Trello is slow or unavailable

Incident Report for Trello

Postmortem

On 11-16-2020 between 13:25 UTC and 15:10 UTC, Atlassian customers using Trello may have experienced service interruptions.

This incident was caused by a deploy containing a change which inadvertently increased the number of queries against our database. Subsequently, CPU usage on our production database increased above a critical threshold which alerted the incident response team.

The response team rolled back multiple versions before identifying the faulty deployment. Rolling back to the stable version prior to this faulty deployment addressed the root cause of the incident, but it was not enough to bring Trello back in a stable state. As this incident happened during peak-traffic hours we had to block all traffic to our servers to reduce the load to zero, before allowing full recovery. Hence, after performing all of these actions, the total resolution time for the incident was 1 hour and 45 minutes.

Due to the long duration of this outage and the similarity to a past incident on 10-26-2020 we are taking aggressive steps to prevent future outages. We are building out sophisticated database load monitoring and alerting, and improving our release process. While we work on those long-term improvements we have put the following short-term measures in place to improve reliability. They are:

  1. Increased resource provisioning across our production databases
  2. Increased dashboard monitoring during and post-release, across all clients
  3. Enhanced capabilities to control which clients can generate traffic and how much

We understand that outages negatively impact your productivity and we apologize for the inconvenience this has caused.

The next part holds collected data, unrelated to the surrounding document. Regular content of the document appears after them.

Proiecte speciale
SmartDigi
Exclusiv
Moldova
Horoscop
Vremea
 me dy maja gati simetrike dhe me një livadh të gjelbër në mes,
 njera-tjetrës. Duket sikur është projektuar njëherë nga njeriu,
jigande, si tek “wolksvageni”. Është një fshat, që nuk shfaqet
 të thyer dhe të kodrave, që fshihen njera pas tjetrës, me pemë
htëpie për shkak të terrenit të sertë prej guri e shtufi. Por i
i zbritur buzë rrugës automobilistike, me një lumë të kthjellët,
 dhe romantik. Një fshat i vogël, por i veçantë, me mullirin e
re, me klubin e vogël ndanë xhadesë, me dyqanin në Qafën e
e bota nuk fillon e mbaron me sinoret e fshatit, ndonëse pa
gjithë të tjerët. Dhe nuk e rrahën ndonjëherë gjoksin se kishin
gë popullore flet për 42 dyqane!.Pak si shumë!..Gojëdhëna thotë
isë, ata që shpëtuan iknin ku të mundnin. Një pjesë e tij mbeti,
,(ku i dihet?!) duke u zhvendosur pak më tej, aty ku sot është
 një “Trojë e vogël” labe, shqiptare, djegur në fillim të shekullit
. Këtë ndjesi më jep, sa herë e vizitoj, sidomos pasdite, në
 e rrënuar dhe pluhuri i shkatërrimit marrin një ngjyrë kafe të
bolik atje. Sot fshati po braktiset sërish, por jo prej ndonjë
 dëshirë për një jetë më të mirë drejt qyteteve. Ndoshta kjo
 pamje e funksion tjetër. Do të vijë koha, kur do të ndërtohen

Posted 5 years ago. Dec 01, 2020 - 11:33 EST

Resolved

The incident has been resolved, and we're back up and running!
Posted 5 years ago. Nov 16, 2020 - 12:53 EST

Monitoring

We have identified the issue and deployed a fix. Our engineering team is continuing to monitor the situation.
Posted 5 years ago. Nov 16, 2020 - 11:33 EST

Update

Our engineering team is still actively investigating this incident and working to bring Trello back up as quickly as possible.
Posted 5 years ago. Nov 16, 2020 - 09:59 EST

Update

We are continuing to investigate the issue and hope to have an update soon!
Posted 5 years ago. Nov 16, 2020 - 09:04 EST

Investigating

We've noticed that Trello is responding slowly. This will be present in both the web and mobile apps.

Our engineering team is actively investigating this incident and working to bring Trello back up to speed as quickly as possible.

We'll keep you posted with further updates on this page.
Posted 5 years ago. Nov 16, 2020 - 08:37 EST
This incident affected: Trello.com and API.